Understanding Hyperopia: The Basics of Farsightedness
Hyperopia, commonly known as farsightedness, is a vision condition where distant objects are seen more clearly than nearby objects. It occurs when the eyeball is too short or the cornea has insufficient curvature. Hyperopia can be present from birth and may be influenced by genetic factors. Some children may experience some farsightedness, which can decrease as the eye grows and changes shape during development. However, some people may continue to be farsighted into adulthood.
Here are some symptoms associated with hyperopia, or farsightedness:
Blurred Vision for Close Objects
Individuals with hyperopia often have trouble seeing clearly up close.
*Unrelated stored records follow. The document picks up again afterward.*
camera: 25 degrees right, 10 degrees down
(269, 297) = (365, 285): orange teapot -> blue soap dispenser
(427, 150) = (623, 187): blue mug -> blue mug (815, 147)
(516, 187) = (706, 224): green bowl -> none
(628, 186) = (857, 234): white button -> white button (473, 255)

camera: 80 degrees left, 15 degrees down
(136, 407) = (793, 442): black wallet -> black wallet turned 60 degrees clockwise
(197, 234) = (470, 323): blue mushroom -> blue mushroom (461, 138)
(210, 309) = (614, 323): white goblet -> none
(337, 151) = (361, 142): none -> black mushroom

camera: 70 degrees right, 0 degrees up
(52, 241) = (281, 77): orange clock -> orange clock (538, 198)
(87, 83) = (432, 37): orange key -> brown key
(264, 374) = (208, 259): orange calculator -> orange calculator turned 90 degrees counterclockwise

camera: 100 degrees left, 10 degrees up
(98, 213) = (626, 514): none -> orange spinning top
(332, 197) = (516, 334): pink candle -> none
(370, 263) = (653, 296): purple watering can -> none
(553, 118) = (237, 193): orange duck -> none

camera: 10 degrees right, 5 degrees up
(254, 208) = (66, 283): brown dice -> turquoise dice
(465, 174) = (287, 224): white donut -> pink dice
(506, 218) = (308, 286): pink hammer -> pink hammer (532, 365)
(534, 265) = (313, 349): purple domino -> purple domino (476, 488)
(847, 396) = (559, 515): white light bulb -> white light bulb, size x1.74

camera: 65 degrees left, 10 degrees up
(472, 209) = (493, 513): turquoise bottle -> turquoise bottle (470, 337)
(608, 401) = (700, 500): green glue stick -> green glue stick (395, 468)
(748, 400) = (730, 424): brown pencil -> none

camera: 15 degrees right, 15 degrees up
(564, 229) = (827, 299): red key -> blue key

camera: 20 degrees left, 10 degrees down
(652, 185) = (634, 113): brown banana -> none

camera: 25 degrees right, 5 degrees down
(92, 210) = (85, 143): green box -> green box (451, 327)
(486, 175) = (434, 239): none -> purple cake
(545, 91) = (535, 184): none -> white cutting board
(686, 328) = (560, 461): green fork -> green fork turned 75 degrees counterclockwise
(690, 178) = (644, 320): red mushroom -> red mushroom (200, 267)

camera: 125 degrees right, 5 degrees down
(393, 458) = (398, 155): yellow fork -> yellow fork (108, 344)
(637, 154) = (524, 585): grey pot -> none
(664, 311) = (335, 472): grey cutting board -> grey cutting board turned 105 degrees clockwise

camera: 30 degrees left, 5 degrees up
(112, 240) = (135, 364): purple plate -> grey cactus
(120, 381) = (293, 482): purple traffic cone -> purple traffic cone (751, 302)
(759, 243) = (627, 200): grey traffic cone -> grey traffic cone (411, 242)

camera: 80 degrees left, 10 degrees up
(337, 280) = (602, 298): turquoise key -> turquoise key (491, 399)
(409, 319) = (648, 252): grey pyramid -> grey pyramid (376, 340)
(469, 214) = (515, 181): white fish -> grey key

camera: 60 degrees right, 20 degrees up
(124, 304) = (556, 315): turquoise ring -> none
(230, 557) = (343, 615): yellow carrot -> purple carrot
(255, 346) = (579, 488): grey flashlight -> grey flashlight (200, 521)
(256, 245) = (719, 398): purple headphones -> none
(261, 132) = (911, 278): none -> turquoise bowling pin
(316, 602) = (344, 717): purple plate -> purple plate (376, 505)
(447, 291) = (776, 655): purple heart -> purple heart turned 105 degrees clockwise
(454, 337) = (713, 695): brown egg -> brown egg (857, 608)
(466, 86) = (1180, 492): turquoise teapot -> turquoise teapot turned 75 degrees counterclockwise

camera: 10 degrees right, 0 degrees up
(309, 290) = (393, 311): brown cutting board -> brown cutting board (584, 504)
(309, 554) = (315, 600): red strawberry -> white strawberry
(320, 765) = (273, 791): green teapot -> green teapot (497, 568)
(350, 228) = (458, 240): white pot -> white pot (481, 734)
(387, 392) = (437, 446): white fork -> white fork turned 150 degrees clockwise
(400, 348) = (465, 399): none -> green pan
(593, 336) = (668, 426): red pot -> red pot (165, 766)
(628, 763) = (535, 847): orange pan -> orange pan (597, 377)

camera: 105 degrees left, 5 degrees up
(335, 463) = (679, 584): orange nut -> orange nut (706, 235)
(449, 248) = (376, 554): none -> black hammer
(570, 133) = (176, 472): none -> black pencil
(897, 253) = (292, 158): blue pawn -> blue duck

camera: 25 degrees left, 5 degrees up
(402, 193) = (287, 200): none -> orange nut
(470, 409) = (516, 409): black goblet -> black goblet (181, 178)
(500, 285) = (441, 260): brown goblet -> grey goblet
Hyperopia blurs vision for close objects because of the way light is focused in the eye. In a normal eye, light is refracted by the cornea and lens to converge and focus on the retina, creating a clear and focused image. With hyperopia, the eyeball is too short or the cornea has too little curvature. The light entering the eye is not refracted enough, and the focal point of the light falls behind the retina instead of directly on it. Since the light is focused behind the retina, the eye perceives nearby images as blurry, making it difficult for individuals with hyperopia to see objects clearly at close distances. Due to the blurred vision, individuals with hyperopia may find it challenging to perform tasks that require attention to detail at a close range, such as reading, writing, sewing, or working on a computer. To address this, individuals with hyperopia can wear corrective lenses. These lenses converge incoming light rays, allowing nearby images to focus correctly on the retina and improving vision for close-up tasks.
Some individuals with hyperopia might unconsciously squint to see more clearly, especially when working on tasks that require close focus. Squinting involves partially closing the eyes to reduce the aperture through which light enters. By narrowing the opening through which light enters the eye, squinting allows for a slight change in the way the light converges on the retina. This can temporarily improve the focus of light and bring the image of a close-up object closer to the focal point on the retina. Squinting also reduces the amount of peripheral light that enters the eye. By minimizing peripheral light, the individual may enhance their ability to see the central object more clearly. While squinting can be an instinctive response to hyperopia, it is not a permanent or ideal solution. It is often a sign that the eyes are struggling to focus. Prolonged squinting can contribute to eyestrain and discomfort. To reduce the need for squinting, individuals with hyperopia are typically prescribed with corrective lenses that can compensate for the refractive error.
Hyperopia may cause general eye discomfort or aching, especially during tasks that involve sustained focus on nearby objects. Individuals with hyperopia need to exert extra effort to adjust the focus of their eyes for close-up activities. To compensate for the blurred vision, the eye’s muscles work harder to accommodate and bring nearby images into focus. Engaging in tasks that require prolonged focus on close objects, especially without the appropriate correction or treatment, can lead to eyestrain. This can manifest as a feeling of fatigue, discomfort, or soreness in or around the eyes. Furthermore, prolonged periods of close work may also reduce the frequency of blinking, leading to dry eyes. Insufficient lubrication on the eye’s surface can result in discomfort and irritation. Corrective lenses can reduce the need for excessive eye muscle effort, minimizing eye discomfort and associated symptoms.
Hyperopia can contribute to headaches due to the extra effort required by the eyes to focus on close-up objects, particularly after prolonged periods of reading or other close activities. When individuals with hyperopia engage in tasks that require close focus, the ciliary muscles within the eye, which are responsible for adjusting the shape of the lens to facilitate focusing, must work harder than usual to bring close objects into focus. Strenuous use of these muscles can result in fatigue and eyestrain, which is a common precursor to headaches. The muscle strain and fatigue associated with hyperopia-induced eyestrain can trigger a tension headache, which presents as a dull, achy pain that can radiate from the forehead to the back of the head and neck. Individuals with hyperopia can wear corrective lenses, which can help reduce associated eyestrain and headaches.
There are several treatment options for individuals with hyperopia. As previously mentioned, hyperopia can effectively be treated with corrective lenses, such as eyeglasses or contact lenses. Prescription glasses with convex lenses can help converge light rays before they enter the eye, allowing for proper focus on the retina. Eyeglasses are worn on the face, positioned in front of the eyes. On the other hand, contact lenses sit directly on the eye. They can provide a more natural field of vision without the need for frames. Some individuals can opt for refractive surgery, which can reshape the cornea to adjust how light enters the eye, improving its focus on the retina. However, not everyone is a suitable candidate for refractive surgery, and the decision to undergo this procedure should be made in consultation with an eye care professional. At the end of the day, the choice of treatment depends on the individual’s preferences, lifestyle, and degree of hyperopia.
An eye examination with an optometrist can detect and monitor hyperopia and eye health. An optometrist can determine the degree of hyperopia or farsightedness and recommend appropriate corrective measures. To maintain your eyes’ health, be sure to visit your optometrist regularly for an eye examination.